La réponse n'est presque jamais un plan. Et cette distinction compte.

L'intention et la forme

« Je lirai le matin » est une intention. Elle dépend de si l'on s'en souvient le matin, de la fatigue de la veille, de ce qui s'est passé le soir. Chaque fois, il faut prendre la décision à nouveau.

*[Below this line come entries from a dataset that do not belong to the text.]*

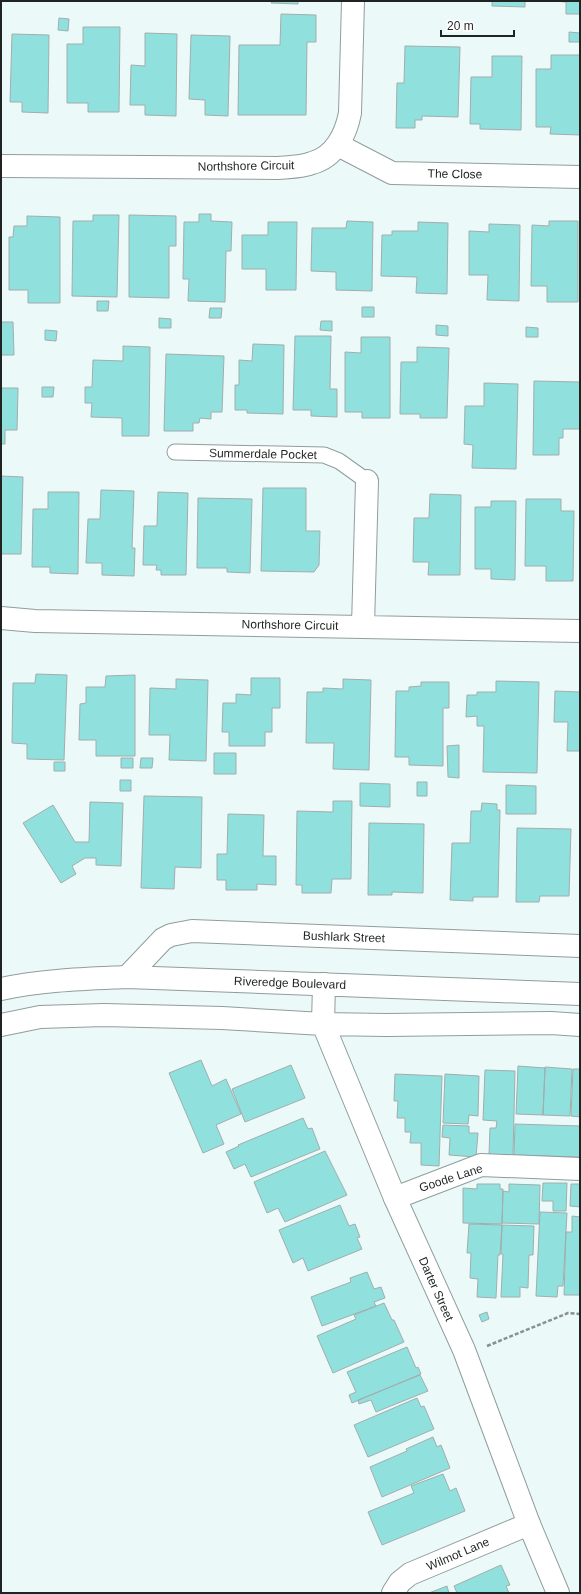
<svg xmlns="http://www.w3.org/2000/svg" width="581" height="1594" viewBox="0 0 581 1594" font-family="Helvetica,sans-serif">
<rect width="100%" height="100%" fill="#ebf9f8"/>
<path fill="#90e0de" stroke="#a1aead" d="M272,1h26v3l-27,-1z
M492,1h33v6l-33,-1z
M554,1h26v13h-14v-12z
M281,14l35,1v27h-9l-1,73h-68l1,-70h41z
M59,18l10,1 -1,12 -10,-1z
M83,27h37l-1,85h-31v-9h-21v-59h16z
M569,32l11,1v9h-11z
M145,33l32,1 -1,82 -31,-1v-10h-15l1,-40 14,1z
M12,34l37,1 -1,78 -26,-1v-10h-12z
M191,35l39,1 -2,80 -23,-1v-15l-16,-1z
M405,46l55,1 -2,70 -36,-1v4h-7v8h-19l1,-45h7z
M551,55h29v80l-30,-1 1,-7h-15v-58h15z
M492,56h30l-1,74 -41,-1v-5h-10l1,-47h21z
M199,214h12v7l21,1 -1,29h-5l-1,51 -37,-1 1,-22h-6l1,-57h15z
M93,215h26l-2,82 -45,-1 1,-75h20z
M129,215l47,1v30h-7v52l-40,-1z
M27,216l33,1v86h-32v-13h-19v-53h4l1,-11h13z
M347,221l26,1 -1,69 -36,-1v-18l-25,-1 1,-43h34z
M549,221h29v81h-31v-16h-16l1,-61 17,1z
M268,222h29l-1,68h-30v-21h-24v-34h26z
M418,222l30,1 -1,71 -31,-1 1,-16 -36,-1 1,-41h10v-4h26z
M489,224l31,1 -1,76 -32,-1 1,-25h-19v-44l20,1z
M97,301h12l-1,10h-11z
M362,307h12v10h-12z
M210,308h12l-1,10h-12z
M159,318l12,1v9h-12z
M321,321h11v10l-12,-1z
M1,322h12l1,33h-13z
M436,325l12,1v10l-12,-1z
M526,327l12,1v9h-12z
M45,330l12,1 -1,10 -11,-1z
M295,336h36l-1,53h7v28l-26,-1v-6h-18z
M361,337h29v81h-28v-6h-17v-60l16,1z
M253,344l31,1 -1,69 -36,-1v-3h-12v-25h4v-25l13,1z
M123,346l27,1 -1,89h-27v-18l-31,-1 1,-14h-7v-16h7l1,-27 30,1z
M417,347l32,1 -2,70h-27v-4h-20l1,-52h16z
M166,354l58,2 -2,56h-11v7l-11,-1 -1,5h-6v8h-29z
M534,381l46,1v47h-17v9h-4v17h-26z
M484,383l34,1 -2,85 -44,-1 1,-23 -9,-1 1,-38h19z
M42,387h12l-1,10h-11z
M1,388h17l-1,42h-12v14h-4z
M1,476l22,1 -2,77h-20z
M263,488h43v43h14l-1,34 -5,7 -53,-1z
M101,490l33,1 -2,57h3l-1,28 -32,-1v-12h-16l2,-44h12z
M48,492h31l-1,82 -28,-1v-6h-18l1,-58h15z
M158,492l30,1 -2,82h-25v-5h-5l1,-5h-14l1,-39h13z
M430,494l31,1 -1,80h-32l1,-13h-16l1,-44h15z
M198,498l54,1 -2,74 -23,-1v-4h-30z
M526,499h35v12h13l-1,70h-27v-15h-21z
M491,501h25l-1,79 -24,-1v-10h-16v-62h16z
M36,674l31,1 -3,85 -37,-1v-15l-15,-1 1,-60h22z
M135,675v81h-39v-16h-17l1,-36 6,-1v-16h19l1,-11z
M251,678h29v30h-8v24h-7v14h-36v-14h-7l1,-29h13v-9l15,1z
M176,679l32,1 -2,81 -37,-1 1,-25h-21l1,-47 26,1z
M343,679l28,1 -2,90 -36,-1 1,-26h-28l1,-51h16v-4l20,1z
M496,681l43,1 -2,91 -54,-1 1,-46h-7v-10l-11,1 1,-22h10v-3h19z
M421,682h28v26h-6v58l-34,-1v-8h-14l1,-66h13v-4l12,-1z
M555,691l25,1v59h-13l1,-29h-14z
M459,745v33l-11,-1 -1,-31z
M214,753h22v21h-22z
M121,758h12v10h-12z
M141,758h12l-1,10h-12z
M54,762h11v9h-11z
M120,780h11v11h-11z
M417,782h10v14h-10z
M360,783l30,1v23l-30,-1z
M506,785l30,1v28h-30z
M144,796l58,1 -1,71 -26,-1 -1,22 -33,-1z
M333,801h19l-1,78h-19l-1,14h-29v-8h-6l1,-74 36,1z
M90,802l33,1 -2,63 -25,-1v-7h-11l-13,8 4,8 -15,9 -38,-60 30,-18 22,37h14z
M482,803l15,1v6h3l-2,87h-25v4l-23,-1 2,-57h18l1,-32h10z
M228,814l36,1 -1,41h13v29l-19,-1v6h-31v-10h-9v-26h10z
M369,823l55,1 -1,69 -31,-1v3h-24z
M517,828l54,1 -2,67h-29l-1,6h-23z
M201,1060l11,26 14,-7 15,35 -25,11 8,19 -21,9 -34,-80z
M291,1065l14,33 -60,24 -13,-33z
M518,1066l27,2 -2,47 -27,-1z
M545,1067l27,2 -2,47 -27,-1z
M573,1069h7v48l-9,-1z
M485,1070l30,1 -2,85 -24,-1 1,-27h6l1,-7 -14,-1z
M395,1074l47,2 -3,90 -18,-1v-22h-11l1,-11h-6v-14h-8l1,-17h-4z
M445,1074l34,2 -1,40 -9,-1 -1,9 -25,-1z
M303,1118l5,11 4,-1 8,21 -69,28 -6,-13 -11,5 -8,-17 13,-6 -1,-1z
M515,1124l65,2v31l-66,-2z
M443,1125l26,1v7h9l-2,24 -27,-2 1,-17 -8,-1z
M325,1151l22,44 -62,27 -7,-14 -11,5 -13,-31z
M543,1183h24l-1,28h-13v-10h-11z
M477,1184h23v5h3l-1,35 -39,-1v-35l14,1z
M509,1184l31,1 -1,39 -37,-1 1,-32 6,1z
M571,1184h9v23l-10,-1z
M340,1205l9,21 6,-2 5,13 -3,1 5,11 -54,22 -5,-13 -10,5 -14,-33z
M540,1212l27,1 -4,73h-5l-1,11 -21,-1z
M572,1216l8,1v78h-16l2,-63h6z
M469,1224l33,1 -2,30h-2l-2,43 -19,-1 1,-18 -8,-1 1,-25h-4z
M502,1225l32,1 -1,29h-4l-1,33 -8,-1v10h-19l2,-43h-2z
M367,1272l7,17 7,-2 4,11 -11,4 2,4 -54,20 -11,-29 40,-15 -1,-4z
M384,1303l8,17h2l10,22 -71,31 -16,-37 39,-17 -2,-4z
M487,1312l2,7 -7,3 -3,-7z
M407,1347l9,21 2,-1 3,7 -69,29 -3,-8 7,-3 -9,-20z
M420,1375l8,16 -52,21 -5,-12 -12,4 -1,-4z
M417,1398l4,9 3,-1 10,23 -66,28 -14,-32z
M433,1437l4,10 4,-2 9,23 -68,29 -12,-30 37,-16 -1,-2z
M443,1474l7,17 6,-3 9,23 -83,34 -14,-33 46,-19 -3,-7z
M501,1565l9,20 -4,1 3,7h-52l-3,-7z
M447,1586l2,7h-20z"/>
<g fill="none" stroke-linecap="round" stroke-linejoin="round">
<g stroke="#919d9d" stroke-width="17">
<path id="lane" d="M175,452l149,3 15,6 28,20"/>
</g>
<g stroke="#919d9d" stroke-width="24">
<path id="street" d="M338,145l54,28 188,4
M1,166l277,2c11,-1 24,-1 34,-5 23,-6 34,-29 38,-50l3,-112
M1,618l34,3 545,10
M363,626l4,-145
M127,977l36,-38 8,-4 21,-4 388,15
M395,1198l86,-33 99,4
M393,1593l7,-11 10,-8 119,-50"/>
</g>
<g stroke="#919d9d" stroke-width="24">
<path id="secondary" d="M324,984l-1,40 72,174 69,152 65,174 29,69
M1,989c42,-9 83,-10 126,-12l453,17
M1,1025l39,-8 64,-2 118,3 101,6 63,1 165,-2 29,2"/>
</g>
<path stroke="#889190" stroke-width="2.5" stroke-dasharray="4 2" stroke-linecap="butt" d="M487,1346l81,-33 12,1"/>
<use href="#lane" stroke="#fff" stroke-width="15"/>
<use href="#street" stroke="#fff" stroke-width="22"/>
<use href="#secondary" stroke="#fff" stroke-width="22"/>
</g>
<g text-anchor="middle" stroke-width="4" stroke-linejoin="round" paint-order="stroke">
<g font-size="12" fill="#1f2423" stroke="#fff">
<text transform="translate(246 166) rotate(-1)" y="4">Northshore Circuit</text>
<text transform="translate(455 174) rotate(1)" y="4">The Close</text>
<text transform="translate(263 454) rotate(1)" y="4">Summerdale Pocket</text>
<text transform="translate(290 625) rotate(1)" y="4">Northshore Circuit</text>
<text transform="translate(344 937) rotate(2)" y="4">Bushlark Street</text>
<text transform="translate(290 983) rotate(2)" y="4">Riveredge Boulevard</text>
<text transform="translate(451 1178) rotate(-18)" y="4">Goode Lane</text>
<text transform="translate(436 1289) rotate(66)" y="4">Darter Street</text>
<text transform="translate(458 1554) rotate(-23)" y="4">Wilmot Lane</text>
</g>
</g>
<rect width="581" height="1594" fill="none" stroke="#1f2423" stroke-width="4"/>
<path d="M441 30v6h73v-6" fill="none" stroke="#1f2423" stroke-width="2"/>
<text x="447" y="30" font-size="12" fill="#1f2423" stroke="#ffffff" stroke-width="3" paint-order="stroke">20 m</text>
</svg>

« Quand la première tasse de café est sur la table — j'ouvre le fichier du projet pendant 15 minutes, quel que soit ce qui est prévu ensuite » — c'est une forme. La décision est prise une fois. Le déclencheur active l'action sans effort de volonté supplémentaire.

Ce que fait un déclencheur

Un déclencheur est un événement précis et observable qui précède l'action. Non pas une heure de la journée (abstrait), mais un état physique : « café sur la table », « fermé l'ordinateur après l'appel », « entré dans l'ascenseur ».

Un déclencheur rend l'action structurellement inévitable — indépendante à chaque fois de la motivation, de l'humeur ou de la mémoire. C'est pourquoi la forme tient là où l'intention ne tient pas.

La règle sans exception

Une des caractéristiques d'une forme du premier pas efficace est la règle sans exception. Pas « si possible », pas « quand j'ai le temps », pas « sauf les jours difficiles ».

Cela semble strict. En pratique, cela réduit la charge cognitive : il n'est pas nécessaire de décider à chaque fois si on le fait aujourd'hui. La forme tient, ou elle ne tient pas.

Si la forme ne tient pas — c'est une donnée. Soit le déclencheur est mauvais, soit l'action est trop grande, soit il y a un type 2 ou un type 4 du texte précédent à l'œuvre.